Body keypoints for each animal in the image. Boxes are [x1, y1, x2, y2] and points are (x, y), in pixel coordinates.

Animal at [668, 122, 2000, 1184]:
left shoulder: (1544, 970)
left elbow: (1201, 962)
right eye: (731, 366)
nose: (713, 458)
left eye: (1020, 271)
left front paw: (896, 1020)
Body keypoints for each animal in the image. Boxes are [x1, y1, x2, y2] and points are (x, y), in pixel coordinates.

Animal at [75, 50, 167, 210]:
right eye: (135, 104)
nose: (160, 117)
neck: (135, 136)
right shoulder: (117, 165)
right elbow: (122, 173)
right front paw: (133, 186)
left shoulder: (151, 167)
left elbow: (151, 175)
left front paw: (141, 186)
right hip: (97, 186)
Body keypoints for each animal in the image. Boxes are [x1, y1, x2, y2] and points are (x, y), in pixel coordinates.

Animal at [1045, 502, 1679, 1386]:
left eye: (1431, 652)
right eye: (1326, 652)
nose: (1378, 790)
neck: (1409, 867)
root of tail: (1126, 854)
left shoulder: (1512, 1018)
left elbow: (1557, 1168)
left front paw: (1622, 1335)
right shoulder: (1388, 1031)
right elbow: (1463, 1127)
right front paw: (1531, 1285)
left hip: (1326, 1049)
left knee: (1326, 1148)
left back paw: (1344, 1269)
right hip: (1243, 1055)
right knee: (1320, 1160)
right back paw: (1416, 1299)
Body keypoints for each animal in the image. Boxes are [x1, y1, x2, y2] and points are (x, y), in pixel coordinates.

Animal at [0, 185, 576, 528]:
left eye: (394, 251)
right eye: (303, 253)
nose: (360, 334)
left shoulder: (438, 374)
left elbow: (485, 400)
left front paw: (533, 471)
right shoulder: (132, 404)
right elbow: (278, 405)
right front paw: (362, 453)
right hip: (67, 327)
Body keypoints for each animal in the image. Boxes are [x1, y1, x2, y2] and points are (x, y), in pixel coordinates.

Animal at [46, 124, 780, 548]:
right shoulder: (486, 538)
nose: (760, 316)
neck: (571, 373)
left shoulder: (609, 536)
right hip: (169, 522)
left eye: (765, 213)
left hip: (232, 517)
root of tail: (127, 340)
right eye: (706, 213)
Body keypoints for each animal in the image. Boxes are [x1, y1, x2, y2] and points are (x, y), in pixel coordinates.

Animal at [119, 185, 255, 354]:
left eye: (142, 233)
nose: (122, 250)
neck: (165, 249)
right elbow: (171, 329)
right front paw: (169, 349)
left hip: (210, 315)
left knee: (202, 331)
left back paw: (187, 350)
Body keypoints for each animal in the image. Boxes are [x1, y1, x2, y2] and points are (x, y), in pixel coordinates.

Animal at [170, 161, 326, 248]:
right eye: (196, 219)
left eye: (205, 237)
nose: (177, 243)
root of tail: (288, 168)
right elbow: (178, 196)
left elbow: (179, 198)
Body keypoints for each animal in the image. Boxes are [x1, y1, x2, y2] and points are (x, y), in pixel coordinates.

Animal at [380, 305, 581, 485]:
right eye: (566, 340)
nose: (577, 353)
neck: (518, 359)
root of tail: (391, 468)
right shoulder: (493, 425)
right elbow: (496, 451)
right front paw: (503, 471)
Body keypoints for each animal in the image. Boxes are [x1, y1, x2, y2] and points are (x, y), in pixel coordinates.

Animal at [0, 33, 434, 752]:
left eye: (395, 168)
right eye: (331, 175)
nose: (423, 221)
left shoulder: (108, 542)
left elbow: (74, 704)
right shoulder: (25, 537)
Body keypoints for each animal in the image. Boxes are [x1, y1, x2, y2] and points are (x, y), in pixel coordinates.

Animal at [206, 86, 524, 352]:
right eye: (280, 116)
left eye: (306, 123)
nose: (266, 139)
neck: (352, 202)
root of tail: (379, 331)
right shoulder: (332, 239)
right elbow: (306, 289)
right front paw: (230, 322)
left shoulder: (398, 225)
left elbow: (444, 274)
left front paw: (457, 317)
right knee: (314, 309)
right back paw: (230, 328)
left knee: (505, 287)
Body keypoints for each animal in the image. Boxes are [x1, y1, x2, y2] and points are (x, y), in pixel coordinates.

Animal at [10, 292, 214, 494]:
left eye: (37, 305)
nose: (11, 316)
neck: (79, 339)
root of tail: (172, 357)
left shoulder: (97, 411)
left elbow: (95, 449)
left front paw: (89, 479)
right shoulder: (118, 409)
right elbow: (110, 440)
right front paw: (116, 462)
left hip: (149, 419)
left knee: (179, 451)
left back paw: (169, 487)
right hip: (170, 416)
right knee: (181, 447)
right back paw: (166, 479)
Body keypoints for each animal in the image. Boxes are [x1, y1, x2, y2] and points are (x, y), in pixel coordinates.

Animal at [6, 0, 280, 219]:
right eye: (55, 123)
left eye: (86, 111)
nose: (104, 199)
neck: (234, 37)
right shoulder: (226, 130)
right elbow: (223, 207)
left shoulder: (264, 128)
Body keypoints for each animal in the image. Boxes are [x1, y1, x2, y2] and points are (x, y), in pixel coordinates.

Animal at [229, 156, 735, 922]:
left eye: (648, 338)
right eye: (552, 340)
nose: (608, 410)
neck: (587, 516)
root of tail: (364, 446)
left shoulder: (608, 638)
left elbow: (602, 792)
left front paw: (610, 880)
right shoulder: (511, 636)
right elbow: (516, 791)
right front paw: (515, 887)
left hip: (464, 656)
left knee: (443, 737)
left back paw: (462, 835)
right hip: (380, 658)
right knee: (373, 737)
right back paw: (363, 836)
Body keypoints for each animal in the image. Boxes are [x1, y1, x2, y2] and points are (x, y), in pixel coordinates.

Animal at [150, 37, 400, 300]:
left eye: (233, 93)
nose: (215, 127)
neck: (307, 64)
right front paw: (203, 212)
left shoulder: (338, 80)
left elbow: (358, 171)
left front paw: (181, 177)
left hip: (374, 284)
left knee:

******************************

Try it: Write the listing out again so that nothing in it differs from the original.

Task response:
Body keypoints for each animal in the image. Boxes are [x1, y1, x2, y2] and points are (x, y), in pixel coordinates.

Animal at [668, 122, 2000, 1184]:
left shoulder: (1544, 970)
left elbow: (1201, 962)
right eye: (731, 366)
nose: (713, 458)
left eye: (1020, 271)
left front paw: (896, 1020)
Body keypoints for each animal in the image. Boxes are [x1, y1, x2, y2] and points are (x, y), in pixel coordinates.

Animal at [75, 50, 167, 210]:
right eye: (135, 104)
nose: (160, 117)
neck: (135, 136)
right shoulder: (117, 165)
right elbow: (122, 173)
right front paw: (133, 186)
left shoulder: (151, 167)
left elbow: (151, 175)
left front paw: (141, 186)
right hip: (97, 186)
Body keypoints for each animal in the image. Boxes are [x1, y1, x2, y2] and points are (x, y), in pixel coordinates.

Animal at [1045, 502, 1679, 1386]:
left eye: (1431, 652)
right eye: (1326, 652)
nose: (1378, 790)
neck: (1409, 867)
root of tail: (1126, 854)
left shoulder: (1512, 1018)
left elbow: (1557, 1168)
left front paw: (1622, 1335)
right shoulder: (1388, 1031)
right elbow: (1463, 1127)
right front paw: (1531, 1285)
left hip: (1326, 1049)
left knee: (1326, 1148)
left back paw: (1344, 1269)
right hip: (1243, 1055)
right knee: (1320, 1160)
right back paw: (1416, 1299)
Body keypoints for each animal in the image. Boxes are [x1, y1, x2, y2] and points are (x, y), in pixel coordinates.

Animal at [0, 185, 576, 528]:
left eye: (394, 251)
right eye: (303, 253)
nose: (360, 334)
left shoulder: (438, 374)
left elbow: (485, 400)
left front paw: (533, 471)
right shoulder: (132, 404)
right elbow: (278, 405)
right front paw: (362, 453)
right hip: (67, 327)
Body keypoints for each animal in the image. Boxes are [x1, y1, x2, y2] and points are (x, y), in pixel coordinates.

Animal at [46, 124, 780, 548]:
right shoulder: (486, 538)
nose: (760, 316)
neck: (571, 373)
left shoulder: (609, 536)
right hip: (169, 522)
left eye: (765, 213)
left hip: (232, 517)
root of tail: (127, 340)
right eye: (706, 213)
Body keypoints for each animal in the image. Boxes are [x1, y1, x2, y2] and points are (x, y), in pixel coordinates.

Animal at [119, 185, 255, 354]:
left eye: (142, 233)
nose: (122, 250)
neck: (165, 249)
right elbow: (171, 329)
right front paw: (169, 349)
left hip: (210, 315)
left knee: (202, 331)
left back paw: (187, 350)
Body keypoints for each animal in the image. Boxes are [x1, y1, x2, y2] and points are (x, y), in pixel coordinates.

Animal at [170, 161, 326, 248]:
right eye: (196, 219)
left eye: (205, 237)
nose: (177, 243)
root of tail: (288, 168)
right elbow: (178, 196)
left elbow: (179, 198)
Body keypoints for each animal in the image. Boxes are [x1, y1, x2, y2] and points are (x, y), in pixel coordinates.

Animal at [380, 305, 581, 485]:
right eye: (566, 340)
nose: (577, 353)
neck: (518, 359)
root of tail: (391, 468)
right shoulder: (493, 425)
right elbow: (496, 451)
right front paw: (503, 471)
Body keypoints for each animal in the image. Boxes are [x1, y1, x2, y2] and points are (x, y), in pixel coordinates.

Animal at [0, 33, 434, 752]:
left eye: (395, 168)
right eye: (331, 175)
nose: (423, 221)
left shoulder: (108, 542)
left elbow: (74, 704)
right shoulder: (25, 537)
Body keypoints for each animal in the image. Boxes are [x1, y1, x2, y2] and points are (x, y), in pixel coordinates.

Animal at [206, 86, 524, 352]:
right eye: (280, 116)
left eye: (306, 123)
nose: (266, 139)
neck: (352, 202)
root of tail: (379, 331)
right shoulder: (332, 239)
right elbow: (306, 289)
right front paw: (230, 322)
left shoulder: (398, 225)
left elbow: (444, 274)
left front paw: (457, 317)
right knee: (314, 309)
right back paw: (230, 328)
left knee: (505, 287)
Body keypoints for each animal in the image. Boxes are [x1, y1, x2, y2] and points are (x, y), in pixel coordinates.

Animal at [10, 292, 214, 494]:
left eye: (37, 305)
nose: (11, 316)
neck: (79, 339)
root of tail: (172, 357)
left shoulder: (97, 411)
left elbow: (95, 449)
left front paw: (89, 479)
right shoulder: (118, 409)
right elbow: (110, 440)
right front paw: (116, 462)
left hip: (149, 419)
left knee: (179, 451)
left back paw: (169, 487)
right hip: (170, 416)
right knee: (181, 447)
right back paw: (166, 479)
Body keypoints for each animal in the image. Boxes are [x1, y1, x2, y2] and points are (x, y), in pixel coordinates.

Animal at [6, 0, 280, 219]:
right eye: (55, 123)
left eye: (86, 111)
nose: (104, 199)
neck: (234, 37)
right shoulder: (226, 130)
right elbow: (223, 207)
left shoulder: (264, 128)
Body keypoints for each animal in the image. Boxes are [x1, y1, x2, y2] and points are (x, y), in pixel coordinates.

Animal at [229, 156, 735, 922]:
left eye: (648, 338)
right eye: (552, 340)
nose: (608, 410)
neck: (587, 516)
root of tail: (364, 446)
left shoulder: (608, 638)
left elbow: (602, 792)
left front paw: (610, 880)
right shoulder: (511, 636)
right elbow: (516, 791)
right front paw: (515, 887)
left hip: (464, 656)
left knee: (443, 737)
left back paw: (462, 835)
right hip: (380, 658)
right knee: (373, 737)
right back paw: (363, 836)
Body keypoints for each animal in the image. Boxes are [x1, y1, x2, y2] and points are (x, y), in pixel coordinates.

Animal at [150, 37, 400, 300]:
left eye: (233, 93)
nose: (215, 127)
neck: (307, 64)
right front paw: (203, 212)
left shoulder: (338, 80)
left elbow: (358, 171)
left front paw: (181, 177)
left hip: (374, 284)
left knee:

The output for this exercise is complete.